Question

suppose that a random sample of 15 adult u.s. males has a mean height of 69 inches with a standard deviation of 2.5 inches. if we assume that the heights of adult males in the u.s. are normally distributed, find a 90% confidence interval for the mean height of all u.s. males. give the lower limit and upper limit of the 90% confidence interval.
carry your intermediate computations to at least three decimal places. round your answers to one decimal place. (if necessary, consult a list of formulas )
lower limit:
upper limit:

Explanation:

Step1: Identify the formula

For a small - sample (n < 30) confidence interval when the population standard - deviation is unknown, we use the t - distribution. The formula for the confidence interval is $\bar{x}\pm t_{\alpha/2}\frac{s}{\sqrt{n}}$, where $\bar{x}$ is the sample mean, $t_{\alpha/2}$ is the critical value, $s$ is the sample standard deviation, and $n$ is the sample size.

Step2: Determine the degrees of freedom and $\alpha$

The sample size $n = 15$, so the degrees of freedom $df=n - 1=15 - 1 = 14$. The confidence level is 90%, so $\alpha=1 - 0.90 = 0.10$ and $\alpha/2=0.05$.

Step3: Find the critical value $t_{\alpha/2}$

Looking up in the t - distribution table with $df = 14$ and $\alpha/2 = 0.05$, we get $t_{0.05,14}=1.761$.

Step4: Calculate the margin of error

The sample mean $\bar{x}=69$, the sample standard deviation $s = 2.5$, and $n = 15$. The margin of error $E=t_{\alpha/2}\frac{s}{\sqrt{n}}=1.761\times\frac{2.5}{\sqrt{15}}\approx1.144$.

Step5: Calculate the lower and upper limits

The lower limit is $\bar{x}-E=69 - 1.144\approx67.9$.
The upper limit is $\bar{x}+E=69 + 1.144\approx70.1$.

Answer:

Lower limit: 67.9
Upper limit: 70.1
● ● ● ● ●
TASK DESCRIPTION: Quote everything in the confidence interval solution above from "For a small" down to "the sample size.".

(Records from a collection)
● ● ● ● ●
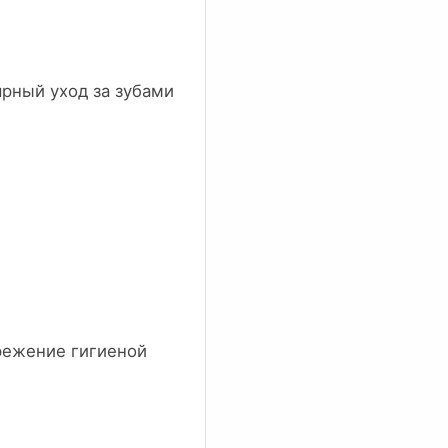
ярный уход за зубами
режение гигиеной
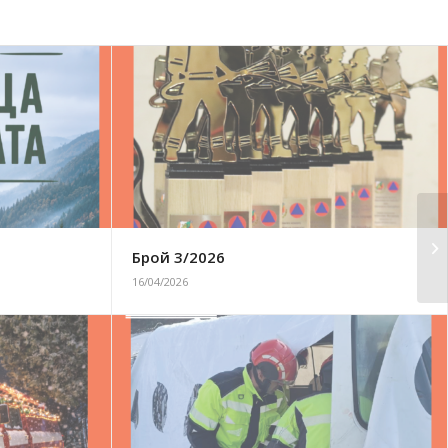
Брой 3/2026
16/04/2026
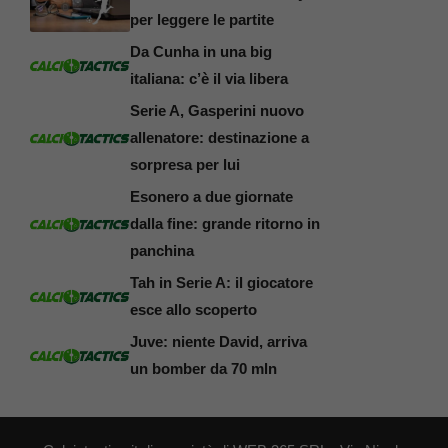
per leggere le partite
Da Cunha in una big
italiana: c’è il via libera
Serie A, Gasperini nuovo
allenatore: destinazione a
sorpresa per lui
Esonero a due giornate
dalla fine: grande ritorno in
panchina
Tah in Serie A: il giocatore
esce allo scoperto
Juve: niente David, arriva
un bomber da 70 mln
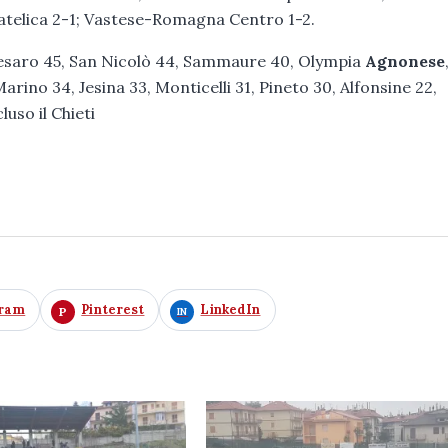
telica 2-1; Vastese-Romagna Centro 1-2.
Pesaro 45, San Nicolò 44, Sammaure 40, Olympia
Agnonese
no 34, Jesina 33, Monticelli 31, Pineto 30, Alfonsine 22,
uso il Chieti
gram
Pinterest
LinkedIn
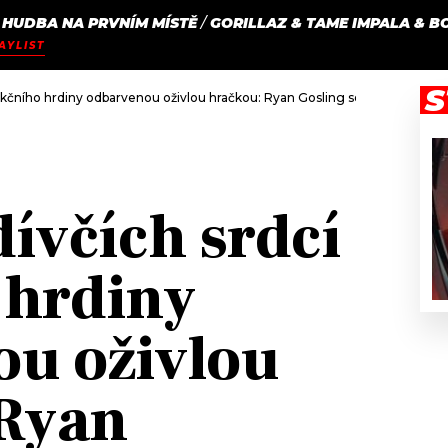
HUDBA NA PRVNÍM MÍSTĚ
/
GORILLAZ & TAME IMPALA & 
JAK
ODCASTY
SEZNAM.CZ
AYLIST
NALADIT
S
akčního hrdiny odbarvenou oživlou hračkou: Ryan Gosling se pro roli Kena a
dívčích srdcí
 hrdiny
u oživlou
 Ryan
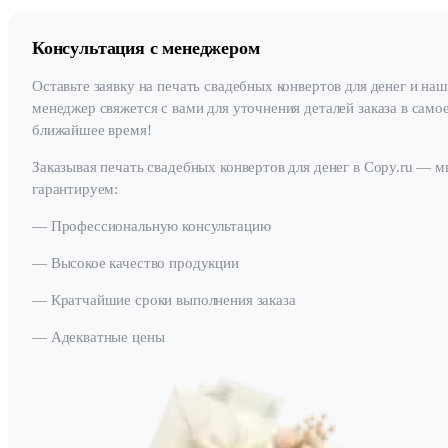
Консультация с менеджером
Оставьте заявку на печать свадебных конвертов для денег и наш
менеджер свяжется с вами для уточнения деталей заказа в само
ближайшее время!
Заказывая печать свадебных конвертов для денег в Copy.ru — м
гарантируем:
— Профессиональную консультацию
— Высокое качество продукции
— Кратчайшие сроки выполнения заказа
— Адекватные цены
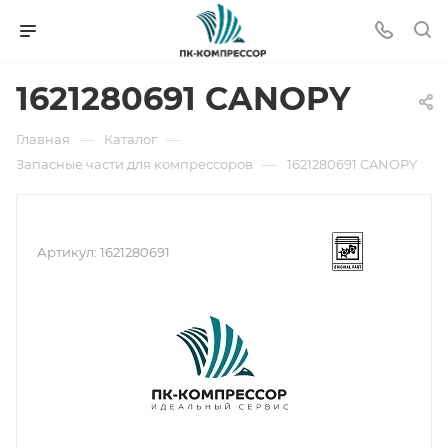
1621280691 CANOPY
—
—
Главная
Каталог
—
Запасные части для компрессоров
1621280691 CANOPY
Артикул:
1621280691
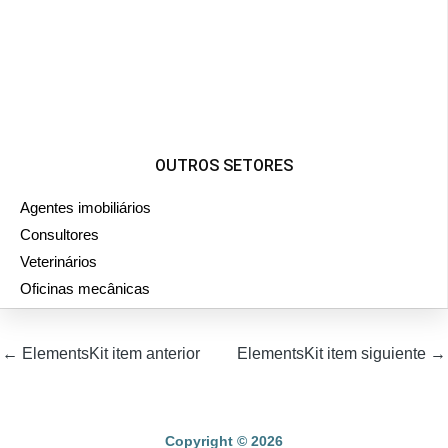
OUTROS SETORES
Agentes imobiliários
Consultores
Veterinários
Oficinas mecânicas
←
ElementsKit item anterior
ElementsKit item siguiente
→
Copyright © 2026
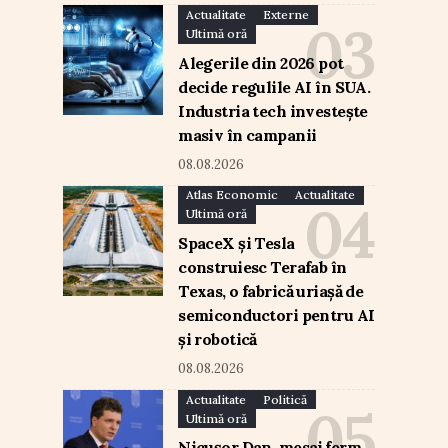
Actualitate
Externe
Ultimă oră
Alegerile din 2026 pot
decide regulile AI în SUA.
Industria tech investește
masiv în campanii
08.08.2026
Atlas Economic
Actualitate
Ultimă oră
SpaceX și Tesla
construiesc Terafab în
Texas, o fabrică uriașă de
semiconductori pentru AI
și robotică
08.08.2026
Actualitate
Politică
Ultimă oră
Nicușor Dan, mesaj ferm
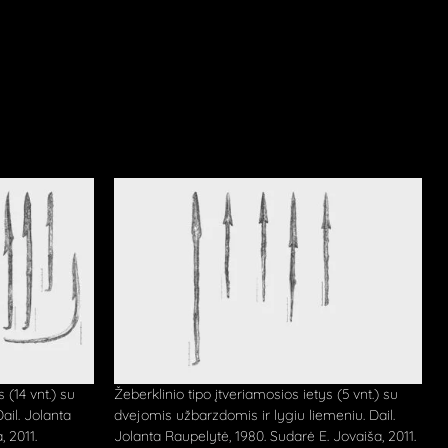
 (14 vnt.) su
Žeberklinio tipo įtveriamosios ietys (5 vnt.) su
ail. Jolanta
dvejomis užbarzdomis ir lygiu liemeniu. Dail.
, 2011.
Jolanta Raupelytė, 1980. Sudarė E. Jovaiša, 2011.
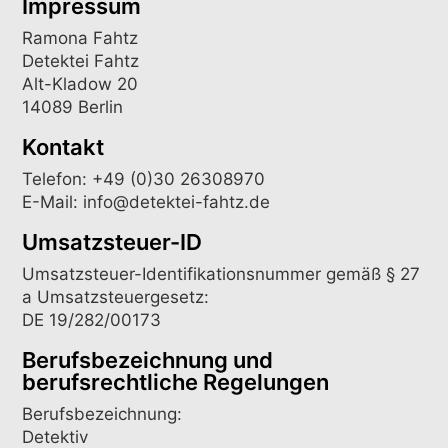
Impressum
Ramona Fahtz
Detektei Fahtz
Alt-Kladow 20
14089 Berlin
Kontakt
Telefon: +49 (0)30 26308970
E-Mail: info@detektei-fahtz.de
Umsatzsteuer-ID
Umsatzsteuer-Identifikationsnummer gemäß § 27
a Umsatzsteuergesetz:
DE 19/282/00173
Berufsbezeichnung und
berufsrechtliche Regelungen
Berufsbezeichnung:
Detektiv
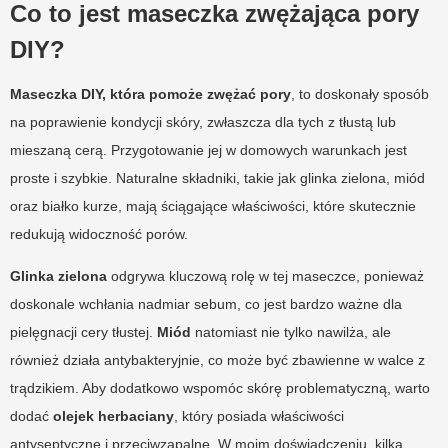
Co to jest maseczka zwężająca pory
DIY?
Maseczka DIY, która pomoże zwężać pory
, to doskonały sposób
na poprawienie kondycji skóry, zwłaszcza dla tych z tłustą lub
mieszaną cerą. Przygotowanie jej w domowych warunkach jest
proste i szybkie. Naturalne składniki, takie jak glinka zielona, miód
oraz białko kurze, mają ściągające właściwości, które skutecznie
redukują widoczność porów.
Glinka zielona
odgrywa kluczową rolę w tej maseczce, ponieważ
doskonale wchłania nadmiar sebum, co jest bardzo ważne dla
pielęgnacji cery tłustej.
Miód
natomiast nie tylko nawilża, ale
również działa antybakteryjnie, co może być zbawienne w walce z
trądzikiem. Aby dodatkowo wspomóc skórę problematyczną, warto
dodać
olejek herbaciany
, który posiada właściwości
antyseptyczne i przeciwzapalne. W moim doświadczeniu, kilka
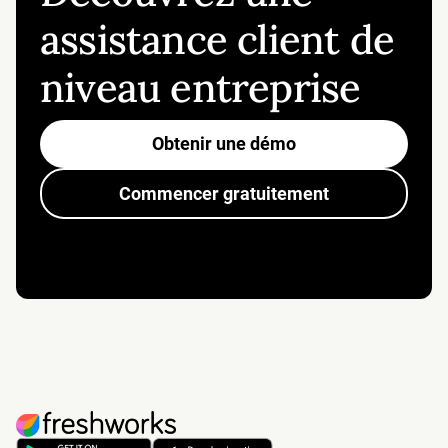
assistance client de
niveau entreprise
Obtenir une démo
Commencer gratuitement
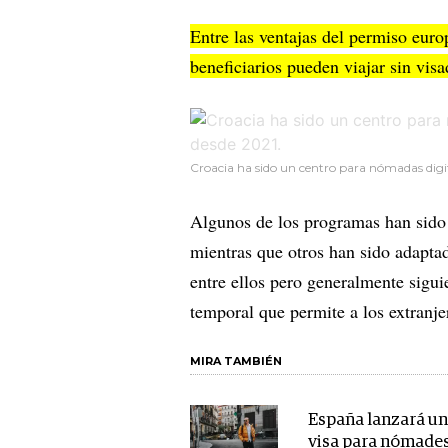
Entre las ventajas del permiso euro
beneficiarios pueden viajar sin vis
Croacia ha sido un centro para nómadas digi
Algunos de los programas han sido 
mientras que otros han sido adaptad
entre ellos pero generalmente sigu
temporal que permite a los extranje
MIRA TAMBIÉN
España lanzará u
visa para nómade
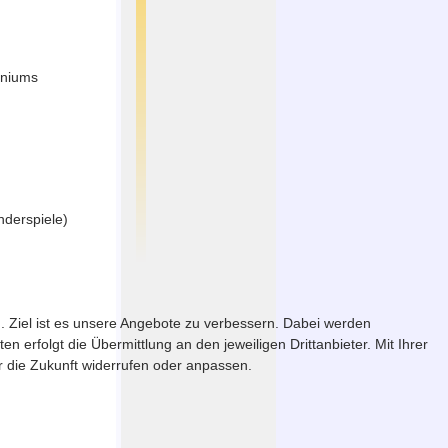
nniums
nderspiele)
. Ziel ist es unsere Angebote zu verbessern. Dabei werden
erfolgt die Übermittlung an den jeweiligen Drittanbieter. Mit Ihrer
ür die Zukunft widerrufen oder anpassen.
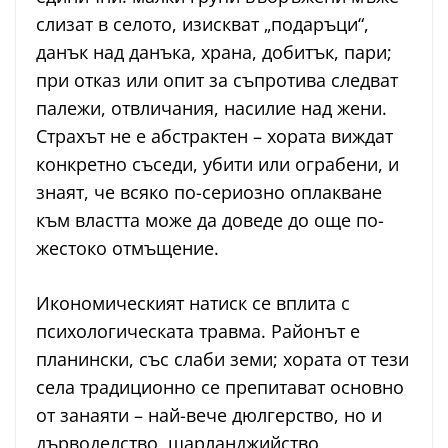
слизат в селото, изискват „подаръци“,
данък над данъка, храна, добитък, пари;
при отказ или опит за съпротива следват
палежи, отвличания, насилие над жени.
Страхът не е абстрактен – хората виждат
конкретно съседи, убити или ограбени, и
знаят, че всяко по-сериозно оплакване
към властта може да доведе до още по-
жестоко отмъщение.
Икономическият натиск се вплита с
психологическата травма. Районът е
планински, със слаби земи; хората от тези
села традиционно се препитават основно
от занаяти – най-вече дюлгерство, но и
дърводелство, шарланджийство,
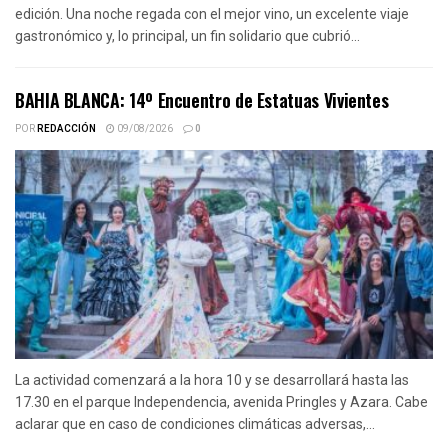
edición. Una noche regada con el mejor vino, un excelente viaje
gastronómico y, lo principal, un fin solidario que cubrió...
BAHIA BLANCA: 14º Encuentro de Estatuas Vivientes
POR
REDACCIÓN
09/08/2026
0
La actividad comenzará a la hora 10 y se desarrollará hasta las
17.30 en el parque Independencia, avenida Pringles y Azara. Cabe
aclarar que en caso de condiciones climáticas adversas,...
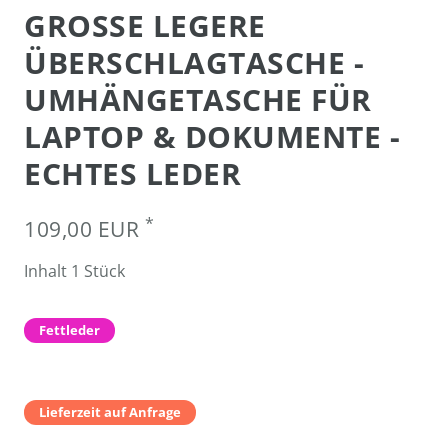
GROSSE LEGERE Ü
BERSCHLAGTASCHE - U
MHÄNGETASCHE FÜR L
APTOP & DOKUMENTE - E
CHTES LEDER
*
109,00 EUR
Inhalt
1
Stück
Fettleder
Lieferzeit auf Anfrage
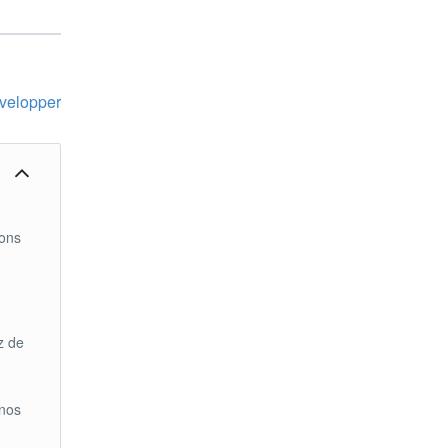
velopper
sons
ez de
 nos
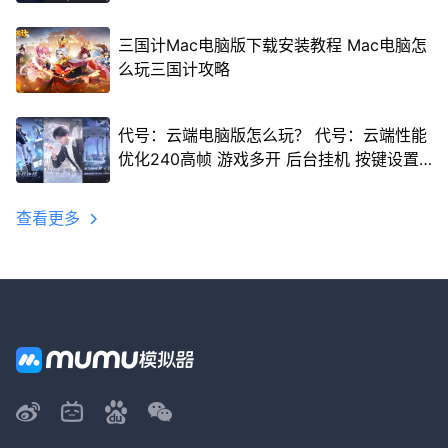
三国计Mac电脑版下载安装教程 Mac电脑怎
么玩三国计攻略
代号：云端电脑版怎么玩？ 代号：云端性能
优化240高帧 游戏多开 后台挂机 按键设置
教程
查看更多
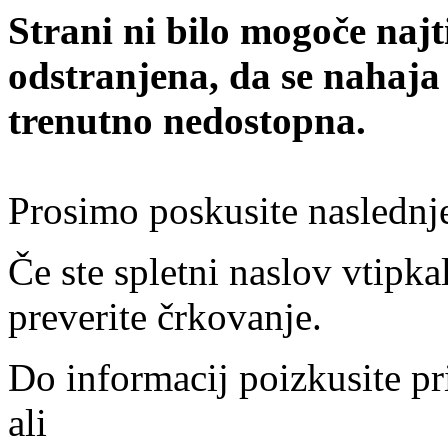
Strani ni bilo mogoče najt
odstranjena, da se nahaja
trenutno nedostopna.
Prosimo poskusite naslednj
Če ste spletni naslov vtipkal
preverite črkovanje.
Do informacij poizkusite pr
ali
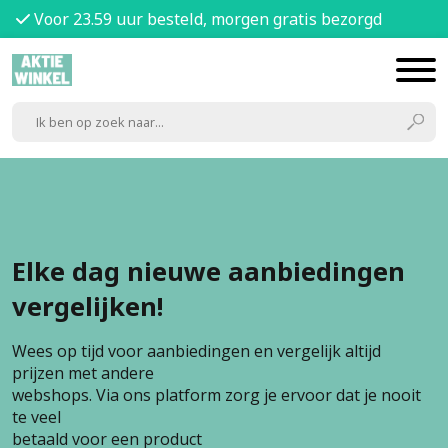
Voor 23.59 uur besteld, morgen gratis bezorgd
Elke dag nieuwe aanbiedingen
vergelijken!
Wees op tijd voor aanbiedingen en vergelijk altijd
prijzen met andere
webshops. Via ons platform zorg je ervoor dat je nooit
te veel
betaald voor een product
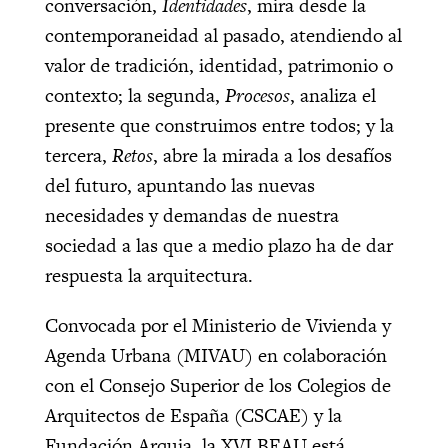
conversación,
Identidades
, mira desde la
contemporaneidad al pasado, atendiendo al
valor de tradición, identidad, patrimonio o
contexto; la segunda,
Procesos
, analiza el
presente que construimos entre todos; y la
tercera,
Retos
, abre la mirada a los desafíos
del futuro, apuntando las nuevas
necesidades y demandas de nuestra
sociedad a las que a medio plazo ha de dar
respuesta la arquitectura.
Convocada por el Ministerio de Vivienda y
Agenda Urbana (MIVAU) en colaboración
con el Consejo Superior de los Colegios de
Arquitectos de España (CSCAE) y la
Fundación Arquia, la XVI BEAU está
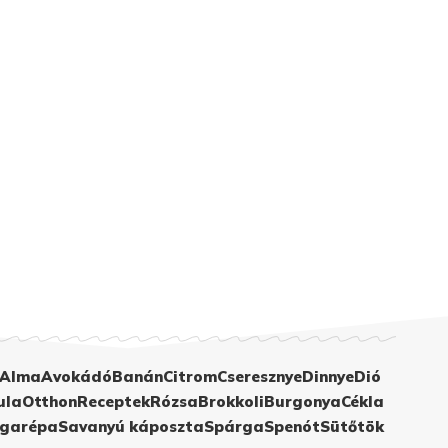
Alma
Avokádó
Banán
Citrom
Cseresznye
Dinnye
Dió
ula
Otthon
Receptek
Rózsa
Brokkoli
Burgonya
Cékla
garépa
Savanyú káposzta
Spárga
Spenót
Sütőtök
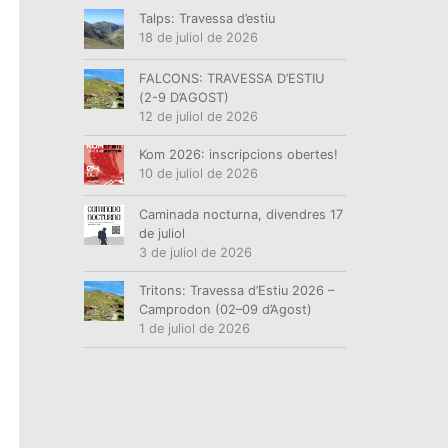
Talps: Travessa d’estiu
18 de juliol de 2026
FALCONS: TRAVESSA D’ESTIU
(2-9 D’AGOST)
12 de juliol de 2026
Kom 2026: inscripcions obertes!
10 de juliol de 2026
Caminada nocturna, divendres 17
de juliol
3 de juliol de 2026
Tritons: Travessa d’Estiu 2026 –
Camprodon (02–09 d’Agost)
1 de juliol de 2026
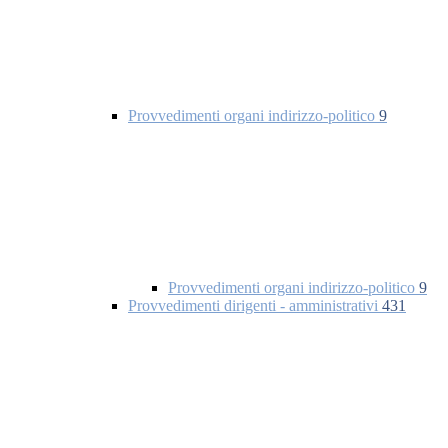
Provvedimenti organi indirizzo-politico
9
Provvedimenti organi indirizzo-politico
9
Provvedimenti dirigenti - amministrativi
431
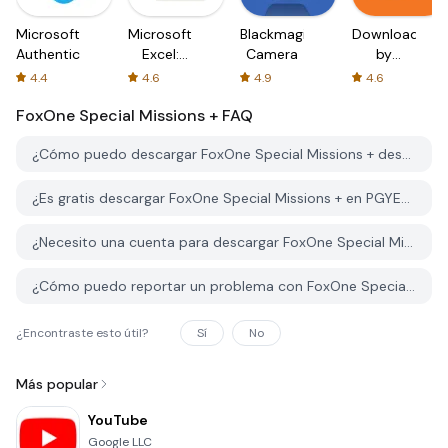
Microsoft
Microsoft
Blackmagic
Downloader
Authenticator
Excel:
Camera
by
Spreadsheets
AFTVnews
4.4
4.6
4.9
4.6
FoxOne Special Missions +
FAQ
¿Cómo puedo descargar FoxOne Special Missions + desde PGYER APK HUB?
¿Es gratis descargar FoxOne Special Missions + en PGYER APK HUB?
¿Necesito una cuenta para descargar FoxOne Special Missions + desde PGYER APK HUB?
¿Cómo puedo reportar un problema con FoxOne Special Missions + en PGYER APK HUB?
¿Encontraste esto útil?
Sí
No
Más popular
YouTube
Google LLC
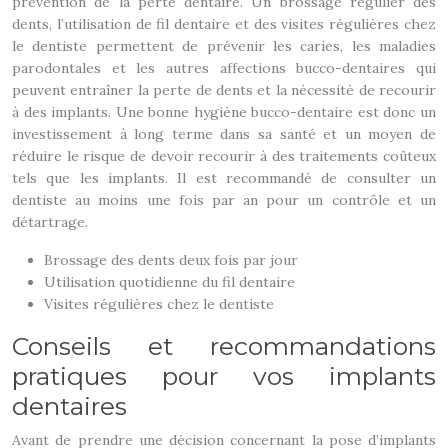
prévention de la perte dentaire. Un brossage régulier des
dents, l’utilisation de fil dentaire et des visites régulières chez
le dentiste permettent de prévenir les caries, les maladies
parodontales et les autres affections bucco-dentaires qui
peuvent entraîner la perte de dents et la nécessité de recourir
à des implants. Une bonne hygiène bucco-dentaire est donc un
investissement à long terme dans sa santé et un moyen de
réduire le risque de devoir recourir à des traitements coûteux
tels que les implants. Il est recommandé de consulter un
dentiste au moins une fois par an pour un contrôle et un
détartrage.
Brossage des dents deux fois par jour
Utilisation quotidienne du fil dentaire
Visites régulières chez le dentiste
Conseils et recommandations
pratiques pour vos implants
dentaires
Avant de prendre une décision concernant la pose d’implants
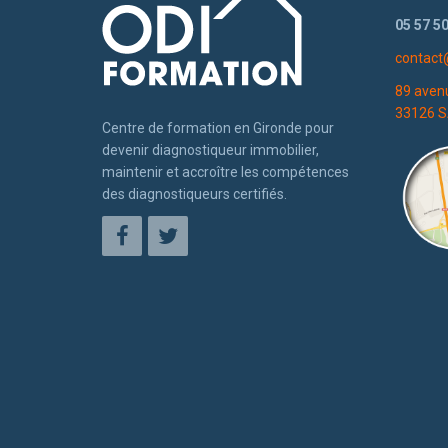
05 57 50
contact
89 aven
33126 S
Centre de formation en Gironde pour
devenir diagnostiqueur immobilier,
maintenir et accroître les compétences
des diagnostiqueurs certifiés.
● ● ● ● ●
PROBLEM SOLUTION:
For a small - sample (n < 30) confidence interval when the population standard - deviation is unknown, we use the t - distribution. The formula for the confidence interval is $\bar{x}\pm t_{\alpha/2}\frac{s}{\sqrt{n}}$, where $\bar{x}$ is the sample mean, $t_{\alpha/2}$ is the critical value, $s$ is the sample standard deviation, and $n$ is the sample size.